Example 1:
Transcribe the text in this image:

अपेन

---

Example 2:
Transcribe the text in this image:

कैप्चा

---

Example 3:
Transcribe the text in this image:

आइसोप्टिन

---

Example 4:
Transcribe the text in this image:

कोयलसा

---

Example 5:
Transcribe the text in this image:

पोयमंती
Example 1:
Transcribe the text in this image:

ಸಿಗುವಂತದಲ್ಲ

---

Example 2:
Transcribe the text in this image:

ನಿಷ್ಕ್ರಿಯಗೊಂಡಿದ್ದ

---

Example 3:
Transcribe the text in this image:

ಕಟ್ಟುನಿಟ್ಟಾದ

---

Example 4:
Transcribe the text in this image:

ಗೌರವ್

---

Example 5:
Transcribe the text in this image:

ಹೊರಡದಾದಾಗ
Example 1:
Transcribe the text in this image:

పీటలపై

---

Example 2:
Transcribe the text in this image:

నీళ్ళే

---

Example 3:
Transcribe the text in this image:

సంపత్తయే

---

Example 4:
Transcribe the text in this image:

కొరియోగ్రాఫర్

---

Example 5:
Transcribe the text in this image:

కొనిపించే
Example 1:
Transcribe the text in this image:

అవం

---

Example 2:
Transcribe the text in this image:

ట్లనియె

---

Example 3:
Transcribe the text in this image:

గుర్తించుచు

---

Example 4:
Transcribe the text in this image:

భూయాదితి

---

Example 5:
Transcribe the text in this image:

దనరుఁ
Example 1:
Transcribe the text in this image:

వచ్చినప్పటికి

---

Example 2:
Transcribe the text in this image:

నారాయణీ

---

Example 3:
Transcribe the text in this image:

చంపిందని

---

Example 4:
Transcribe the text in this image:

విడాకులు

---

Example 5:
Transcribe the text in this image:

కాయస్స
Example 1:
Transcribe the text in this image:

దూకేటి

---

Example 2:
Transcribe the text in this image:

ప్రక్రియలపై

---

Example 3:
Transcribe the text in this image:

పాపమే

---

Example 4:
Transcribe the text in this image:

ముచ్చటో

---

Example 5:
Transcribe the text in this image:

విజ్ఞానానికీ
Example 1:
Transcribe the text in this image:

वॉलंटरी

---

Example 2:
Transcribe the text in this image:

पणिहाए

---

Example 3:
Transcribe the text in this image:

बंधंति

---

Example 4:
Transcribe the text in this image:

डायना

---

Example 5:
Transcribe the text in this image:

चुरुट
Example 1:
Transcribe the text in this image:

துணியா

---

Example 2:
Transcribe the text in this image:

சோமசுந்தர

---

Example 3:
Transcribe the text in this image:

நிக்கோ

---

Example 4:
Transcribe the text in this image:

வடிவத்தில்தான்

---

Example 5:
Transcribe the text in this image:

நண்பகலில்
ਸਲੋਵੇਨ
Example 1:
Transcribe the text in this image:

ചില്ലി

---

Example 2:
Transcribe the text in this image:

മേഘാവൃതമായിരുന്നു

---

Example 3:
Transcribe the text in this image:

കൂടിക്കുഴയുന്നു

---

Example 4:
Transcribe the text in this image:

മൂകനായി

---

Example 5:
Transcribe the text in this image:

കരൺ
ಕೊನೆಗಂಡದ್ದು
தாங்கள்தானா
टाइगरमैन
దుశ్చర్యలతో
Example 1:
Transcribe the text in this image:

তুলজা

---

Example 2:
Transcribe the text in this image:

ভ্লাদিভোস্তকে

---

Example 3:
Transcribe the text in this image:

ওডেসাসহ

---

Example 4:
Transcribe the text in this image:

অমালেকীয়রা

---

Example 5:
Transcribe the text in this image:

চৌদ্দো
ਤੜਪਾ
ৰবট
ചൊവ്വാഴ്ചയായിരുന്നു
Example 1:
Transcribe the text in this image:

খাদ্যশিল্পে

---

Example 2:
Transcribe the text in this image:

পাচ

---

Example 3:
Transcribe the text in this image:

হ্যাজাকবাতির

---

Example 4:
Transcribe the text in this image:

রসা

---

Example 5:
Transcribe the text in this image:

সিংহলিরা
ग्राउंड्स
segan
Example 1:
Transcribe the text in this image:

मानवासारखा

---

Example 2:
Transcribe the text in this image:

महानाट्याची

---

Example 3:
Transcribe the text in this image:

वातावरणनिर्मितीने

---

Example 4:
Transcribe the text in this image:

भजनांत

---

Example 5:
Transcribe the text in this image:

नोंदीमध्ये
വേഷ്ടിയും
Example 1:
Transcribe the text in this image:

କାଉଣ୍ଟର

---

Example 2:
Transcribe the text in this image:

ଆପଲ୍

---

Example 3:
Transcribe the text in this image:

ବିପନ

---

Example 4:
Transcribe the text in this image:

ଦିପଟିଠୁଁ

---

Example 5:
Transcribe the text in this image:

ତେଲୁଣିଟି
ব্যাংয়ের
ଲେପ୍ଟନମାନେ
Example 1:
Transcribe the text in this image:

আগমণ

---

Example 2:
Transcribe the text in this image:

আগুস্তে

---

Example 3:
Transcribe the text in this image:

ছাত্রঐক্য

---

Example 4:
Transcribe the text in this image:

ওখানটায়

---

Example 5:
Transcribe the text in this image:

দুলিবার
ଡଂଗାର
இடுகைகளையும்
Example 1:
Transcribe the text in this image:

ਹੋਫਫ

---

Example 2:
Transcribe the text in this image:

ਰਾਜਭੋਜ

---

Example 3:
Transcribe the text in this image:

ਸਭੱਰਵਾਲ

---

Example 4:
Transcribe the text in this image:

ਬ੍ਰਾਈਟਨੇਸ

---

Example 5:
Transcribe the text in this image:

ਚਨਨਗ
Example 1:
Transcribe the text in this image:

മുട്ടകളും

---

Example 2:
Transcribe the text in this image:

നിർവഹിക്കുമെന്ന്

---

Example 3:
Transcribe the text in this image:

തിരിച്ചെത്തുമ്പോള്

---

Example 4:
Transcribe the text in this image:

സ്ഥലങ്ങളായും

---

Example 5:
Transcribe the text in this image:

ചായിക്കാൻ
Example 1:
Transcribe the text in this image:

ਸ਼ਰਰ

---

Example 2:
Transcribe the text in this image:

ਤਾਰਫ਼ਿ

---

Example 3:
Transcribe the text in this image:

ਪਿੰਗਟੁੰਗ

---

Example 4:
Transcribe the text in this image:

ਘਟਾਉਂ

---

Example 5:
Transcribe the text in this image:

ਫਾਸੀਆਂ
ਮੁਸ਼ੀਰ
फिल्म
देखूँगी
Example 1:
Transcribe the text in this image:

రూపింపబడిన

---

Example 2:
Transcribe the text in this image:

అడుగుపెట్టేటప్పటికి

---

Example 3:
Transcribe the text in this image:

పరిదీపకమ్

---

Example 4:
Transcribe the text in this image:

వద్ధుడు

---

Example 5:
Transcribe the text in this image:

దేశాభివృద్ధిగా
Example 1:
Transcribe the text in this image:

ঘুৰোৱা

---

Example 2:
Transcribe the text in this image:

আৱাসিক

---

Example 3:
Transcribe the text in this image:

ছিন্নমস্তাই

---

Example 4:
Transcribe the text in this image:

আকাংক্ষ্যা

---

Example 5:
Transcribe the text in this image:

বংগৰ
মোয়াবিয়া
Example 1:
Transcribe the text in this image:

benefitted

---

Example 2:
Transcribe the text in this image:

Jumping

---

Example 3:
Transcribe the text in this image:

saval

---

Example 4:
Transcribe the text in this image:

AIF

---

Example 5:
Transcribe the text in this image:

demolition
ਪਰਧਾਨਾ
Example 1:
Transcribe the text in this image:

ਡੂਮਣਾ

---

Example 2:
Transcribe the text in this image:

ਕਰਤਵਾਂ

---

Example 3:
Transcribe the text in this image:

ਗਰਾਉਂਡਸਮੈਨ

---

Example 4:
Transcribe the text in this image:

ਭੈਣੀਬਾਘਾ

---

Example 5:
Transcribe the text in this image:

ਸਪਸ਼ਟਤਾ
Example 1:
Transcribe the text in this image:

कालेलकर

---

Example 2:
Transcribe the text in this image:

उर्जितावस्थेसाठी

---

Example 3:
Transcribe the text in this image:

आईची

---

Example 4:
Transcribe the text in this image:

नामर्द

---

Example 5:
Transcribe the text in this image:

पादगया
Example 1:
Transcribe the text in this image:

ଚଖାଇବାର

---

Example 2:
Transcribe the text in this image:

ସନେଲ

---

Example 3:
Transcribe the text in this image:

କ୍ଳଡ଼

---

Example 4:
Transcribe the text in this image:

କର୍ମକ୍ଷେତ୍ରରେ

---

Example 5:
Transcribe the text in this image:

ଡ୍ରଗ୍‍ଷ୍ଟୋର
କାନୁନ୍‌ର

++++

_Task brief_
Rewrite everything in the data from the beginning down to the line containing "ಸಿಗುವಂತದಲ್ಲ", changing "Transcribe" to "Write out" and leaving all else as it is.

_Task response_
Example 1:
Write out the text in this image:

अपेन

---

Example 2:
Write out the text in this image:

कैप्चा

---

Example 3:
Write out the text in this image:

आइसोप्टिन

---

Example 4:
Write out the text in this image:

कोयलसा

---

Example 5:
Write out the text in this image:

पोयमंती
Example 1:
Write out the text in this image:

ಸಿಗುವಂತದಲ್ಲ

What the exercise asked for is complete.